Data Manipulation with Pandas
In today’s world, there’s a resource more important than oil, with the power to shape the future at our fingertips — data. This invaluable asset unlocks the potential to decode human behavior, innovate autonomous vehicles, and pioneer advanced robotics. The principle is straightforward: the more data we harness, the more intelligent our systems become.
What is DataFrame?
A DataFrame is essentially a table, much like the ones you’d see in Excel. It’s a way to store and organize your data, with rows and columns clearly laid out. Each column in a DataFrame represents a specific variable, and each row contains a set of values corresponding to those variables, much like a record.
One of the best parts about DataFrames, especially in Python’s Pandas library, is their flexibility. You can easily add, remove, or modify data. It’s like having a powerful spreadsheet in your code, allowing you to handle complex data tasks with just a few lines of code.
I explained Pandas and did some analysis using it, you can find more information from my other post below.
— — — — — — Transforming DataFrames — — — — — —
Some Methods and Attributes
head() & tail():
These functions show the first and last five rows by default, offering a quick glimpse of your data. For a deeper look, adjust the parameters to see more rows, making it easy to get a sense of your dataset without examining every detail.
info():
This method provides quick summary of dataset, including number of entries, columns, the data type of each column, and the amount of memory used.
describe():
Provides summary of central tendencies, shape, statistics like mean, median, min, max, standard deviation and quartiles for each numeric column in dataset
shape, values, columns, index:
- shape: To see number of rows and columns.

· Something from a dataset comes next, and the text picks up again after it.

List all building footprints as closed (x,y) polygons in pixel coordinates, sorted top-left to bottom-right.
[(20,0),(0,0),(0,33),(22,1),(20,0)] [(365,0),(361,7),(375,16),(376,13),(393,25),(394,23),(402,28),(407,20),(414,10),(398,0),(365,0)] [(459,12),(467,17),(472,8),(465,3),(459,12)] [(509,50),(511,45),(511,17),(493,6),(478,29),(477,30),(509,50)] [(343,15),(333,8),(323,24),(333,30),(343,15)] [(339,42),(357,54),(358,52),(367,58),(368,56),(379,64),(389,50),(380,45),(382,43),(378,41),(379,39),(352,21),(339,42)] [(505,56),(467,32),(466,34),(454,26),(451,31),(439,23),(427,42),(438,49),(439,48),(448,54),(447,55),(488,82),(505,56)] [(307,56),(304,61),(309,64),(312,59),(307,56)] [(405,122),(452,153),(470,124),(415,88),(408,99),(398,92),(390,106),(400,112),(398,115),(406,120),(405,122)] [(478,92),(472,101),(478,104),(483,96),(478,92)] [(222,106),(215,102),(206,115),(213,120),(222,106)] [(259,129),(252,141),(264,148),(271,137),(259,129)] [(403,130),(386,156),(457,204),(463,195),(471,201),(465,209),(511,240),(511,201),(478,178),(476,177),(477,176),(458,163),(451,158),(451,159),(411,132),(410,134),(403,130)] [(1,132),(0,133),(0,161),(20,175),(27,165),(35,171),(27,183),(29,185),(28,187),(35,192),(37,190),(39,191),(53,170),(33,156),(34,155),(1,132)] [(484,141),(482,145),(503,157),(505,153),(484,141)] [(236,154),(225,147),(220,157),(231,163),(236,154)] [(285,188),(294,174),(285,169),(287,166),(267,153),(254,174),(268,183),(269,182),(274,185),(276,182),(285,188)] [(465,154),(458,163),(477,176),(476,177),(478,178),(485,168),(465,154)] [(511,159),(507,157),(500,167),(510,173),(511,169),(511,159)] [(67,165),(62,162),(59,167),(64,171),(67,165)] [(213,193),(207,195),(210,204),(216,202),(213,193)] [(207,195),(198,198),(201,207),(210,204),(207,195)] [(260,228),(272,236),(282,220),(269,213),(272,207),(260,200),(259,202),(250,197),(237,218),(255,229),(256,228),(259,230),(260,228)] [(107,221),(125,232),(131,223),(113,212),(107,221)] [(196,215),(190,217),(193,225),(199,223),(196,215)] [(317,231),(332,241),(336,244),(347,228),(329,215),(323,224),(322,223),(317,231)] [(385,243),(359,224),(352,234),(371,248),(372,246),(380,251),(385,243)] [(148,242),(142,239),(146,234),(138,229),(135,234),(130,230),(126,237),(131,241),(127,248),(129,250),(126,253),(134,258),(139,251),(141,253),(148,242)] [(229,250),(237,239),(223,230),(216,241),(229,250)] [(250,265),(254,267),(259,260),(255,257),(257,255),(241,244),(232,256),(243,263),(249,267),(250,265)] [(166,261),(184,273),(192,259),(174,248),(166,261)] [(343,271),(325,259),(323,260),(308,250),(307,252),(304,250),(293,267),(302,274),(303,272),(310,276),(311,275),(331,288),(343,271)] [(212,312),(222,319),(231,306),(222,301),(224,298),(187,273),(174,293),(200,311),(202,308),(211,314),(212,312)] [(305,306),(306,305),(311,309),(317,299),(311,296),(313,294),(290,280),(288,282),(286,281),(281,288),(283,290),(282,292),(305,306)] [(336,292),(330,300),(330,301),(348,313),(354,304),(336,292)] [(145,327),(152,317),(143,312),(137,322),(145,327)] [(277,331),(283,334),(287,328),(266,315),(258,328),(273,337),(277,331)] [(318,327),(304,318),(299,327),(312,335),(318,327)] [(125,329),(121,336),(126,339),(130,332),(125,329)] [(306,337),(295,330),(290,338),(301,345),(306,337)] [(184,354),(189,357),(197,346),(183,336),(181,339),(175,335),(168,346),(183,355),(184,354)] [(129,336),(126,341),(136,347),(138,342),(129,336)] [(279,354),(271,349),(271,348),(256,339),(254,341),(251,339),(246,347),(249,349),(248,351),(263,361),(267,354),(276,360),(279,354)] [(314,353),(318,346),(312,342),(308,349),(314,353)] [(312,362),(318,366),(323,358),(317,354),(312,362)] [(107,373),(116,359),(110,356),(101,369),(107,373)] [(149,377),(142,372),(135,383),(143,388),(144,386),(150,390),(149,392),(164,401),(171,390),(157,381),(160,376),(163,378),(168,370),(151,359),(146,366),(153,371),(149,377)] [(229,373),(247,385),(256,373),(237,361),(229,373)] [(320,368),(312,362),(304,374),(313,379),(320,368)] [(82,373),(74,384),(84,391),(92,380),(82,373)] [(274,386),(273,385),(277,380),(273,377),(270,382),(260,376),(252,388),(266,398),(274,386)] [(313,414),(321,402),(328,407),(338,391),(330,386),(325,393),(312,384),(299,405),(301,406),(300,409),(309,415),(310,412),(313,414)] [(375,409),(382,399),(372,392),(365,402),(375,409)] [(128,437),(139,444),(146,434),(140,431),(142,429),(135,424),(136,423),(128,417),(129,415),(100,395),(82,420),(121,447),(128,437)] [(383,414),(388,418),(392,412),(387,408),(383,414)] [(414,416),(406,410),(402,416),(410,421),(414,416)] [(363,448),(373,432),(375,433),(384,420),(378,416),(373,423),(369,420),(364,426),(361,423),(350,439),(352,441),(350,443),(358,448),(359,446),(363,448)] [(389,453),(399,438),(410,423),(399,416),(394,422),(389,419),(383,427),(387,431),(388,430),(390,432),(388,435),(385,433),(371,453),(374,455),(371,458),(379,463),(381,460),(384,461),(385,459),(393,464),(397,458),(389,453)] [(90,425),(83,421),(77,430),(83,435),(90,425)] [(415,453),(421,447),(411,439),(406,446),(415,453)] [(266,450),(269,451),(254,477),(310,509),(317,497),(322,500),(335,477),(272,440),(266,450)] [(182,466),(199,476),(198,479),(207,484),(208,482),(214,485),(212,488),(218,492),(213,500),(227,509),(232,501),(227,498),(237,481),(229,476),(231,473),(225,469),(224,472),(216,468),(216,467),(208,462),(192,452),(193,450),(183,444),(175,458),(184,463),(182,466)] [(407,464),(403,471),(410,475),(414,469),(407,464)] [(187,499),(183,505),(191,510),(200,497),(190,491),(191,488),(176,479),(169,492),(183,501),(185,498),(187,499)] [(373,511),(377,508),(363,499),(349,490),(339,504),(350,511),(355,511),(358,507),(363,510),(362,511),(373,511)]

- values: Provides a NumPy representation of the data, converting it into an array.
- columns: Names of the columns.
- index: Gives the index (row labels).
Sorting & Subsetting
Sorting
So you can sort values by giving column name and you can choose the order by giving True or False to ascending, by default ascending is True so if you want to order from highest to lowest you should set ascending to False.
df.sort_values(by=["Menu_Price"], ascending=False)
Subsetting
We can do this by one column, condition or more.
df[df["Reviews"]>80]
df[ (df["Menu_Price"]<45) & (df["Cuisine_Type"]=="Italian") ]

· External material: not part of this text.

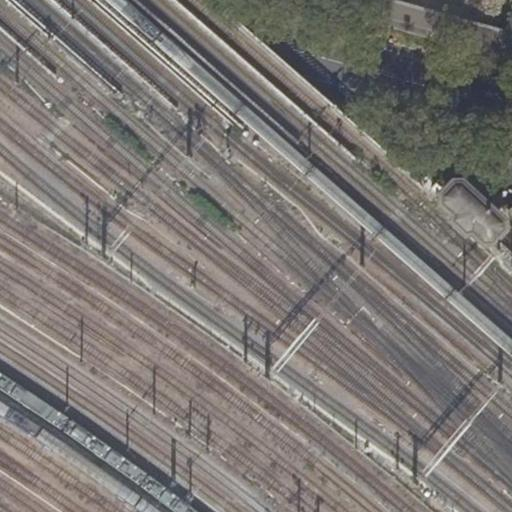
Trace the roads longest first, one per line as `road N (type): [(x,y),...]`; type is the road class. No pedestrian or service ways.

We can also subset by using isin()
df[df["Cuisine_Type"].isin(["Italian","American"])]
Adding Data to DataFrame
If you want to divide two list you get TypeError. Pandas series object which is pandas.core.series.Series also built on top of NumPy arrays, we can do division, multiplication etc. So by using two column I want to create another. By using Monthly_Revenue and Number_of_Customers columns I want to create Monthly_Revenue_pps
df["Monthly_Revenue_pps"] = df["Monthly_Revenue"] / df["Number_of_Customers"]
— — — — Aggregating DataFrames — — — —
Summarizing Numerical Data
So we saw that by using describe method we can summarize our data generally. If we want to do it on specific part of the data we can use them individually or by grouping them.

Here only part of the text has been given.